Yapılan yargılamaya, toplanıp karar yerinde gösterilen delillere, mahkemenin kovuşturma sonuçlarına uygun olarak oluşan kanaat ve takdirine, incelenen dosya kapsamına göre; sanığın bir nedene dayanmayan temyiz itirazlarının reddiyle, hükmün ONANMASINA,
B- Nitelikli dolandırıcılık suçundan sanığın mahkumiyetine ilişkin hükmün temyiz incelenmesinde;
Sanık savunması, katılan beyanı, bilirkişi raporu ve tüm dosya kapsamına göre sanığın üzerine atılı suçu işlediğinin sabit olduğu gerekçesine dayanan mahkemenin kabulünde isabetsizlik görülmemiştir.

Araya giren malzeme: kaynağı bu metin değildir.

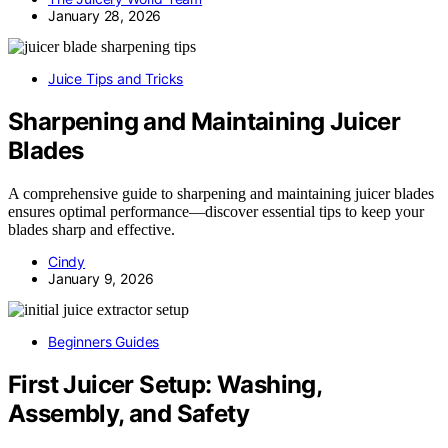
January 28, 2026
Juice Tips and Tricks
Sharpening and Maintaining Juicer
Blades
A comprehensive guide to sharpening and maintaining juicer blades
ensures optimal performance—discover essential tips to keep your
blades sharp and effective.
Cindy
January 9, 2026
Beginners Guides
First Juicer Setup: Washing,
Assembly, and Safety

Yapılan yargılamaya, toplanıp karar yerinde gösterilen delillere, mahkemenin kovuşturma sonuçlarına uygun olarak oluşan kanaat ve takdirine, incelenen dosya kapsamına göre; sanığın sair temyiz itirazlarının reddine, ancak;
İzmir 3. Ağır Ceza Mahkemesi’nin 30/04/2012 tarihli ilamı ile sanık hakkında 5237 sayılı TCK"nun 157/1, 62, 52 ve 50/1-a maddeleri gereğince 6000TL ve 2000 TL adli para cezası verildiği ve bu hükmün sanık ve O yer Cumhuriyet savcısı tarafından temyiz edilmesi üzerine Yargıtay Dairemizin 09/05/2016 tarih, 2013/32209 Esas, 2016/4543 Karar sayılı ilâmı ile bozularak mahkemesine gönderildiği, temyizin sanık ve O yer Cumhuriyet savcısı tarafından sanık lehine yapılmış olması karşısında CMK 326/son maddesi uyarınca sanığın ceza süresi yönünden kazanılmış hakkı olduğu gözetilmeden hakkında Yargıtay bozma ilamına uyularak 27/02/2017 tarihinde kurulan son hükümde; sanığın 5237 sayılı TCK"nın 158/1-f- son, 62, 52/2-4 ve 53 maddeleri gereği 2 yıl 6 ay hapis ve 7416 TL adli para cezası verilerek bozmadan önceki cezadan daha fazla cezaya hükmolunması suretiyle CMUK"nun 326/son maddesine aykırı davranılması,
Kanuna aykırı olup, sanığın temyiz itirazları bu itibarla yerinde görülmüş olduğundan hükmün bu nedenle 5320 sayılı Kanun"un 8. maddesi gereğince halen uygulanmakta olan 1412 sayılı CMUK"nın 321. maddesi uyarınca BOZULMASINA, ancak, yeniden yargılamayı gerektirmeyen bu hususta, aynı Kanunun 322. maddesi gereğince karar verilmesi mümkün bulunduğundan, aynı maddesinin verdiği yetkiye istinaden, hüküm fıkrasına "Ceza miktarı itibariyle kazanılmış hak gözetilerek, sanık hakkında hükmolunan cezanın infazının 5320 sayılı Kanun"un 8/1. maddesi gereğince uygulanması gereken 1412 sayılı CMUK"nın 326/son maddesi uyarınca “6000 TL ve 2000 TL adli para cezası üzerinden yapılmasına" cümlesinin eklenmesi, hükmün adli para cezasının taksitlendirmesi kısmında yazılı “ sanığa verilen 7.416,00 TL” ibaresinin çıkarılarak yerine “ sanığa verilen 6000 TL ve 2000 TL” ibaresinin eklenmesi ve TCK"nın 53. maddesinin uygulanmasına ilişkin kısmın tamamen hükümden çıkarılması suretiyle, hükmün DÜZELTİLEREK ONANMASINA, 03/11/2020 tarihinde oybirliğiyle karar verildi.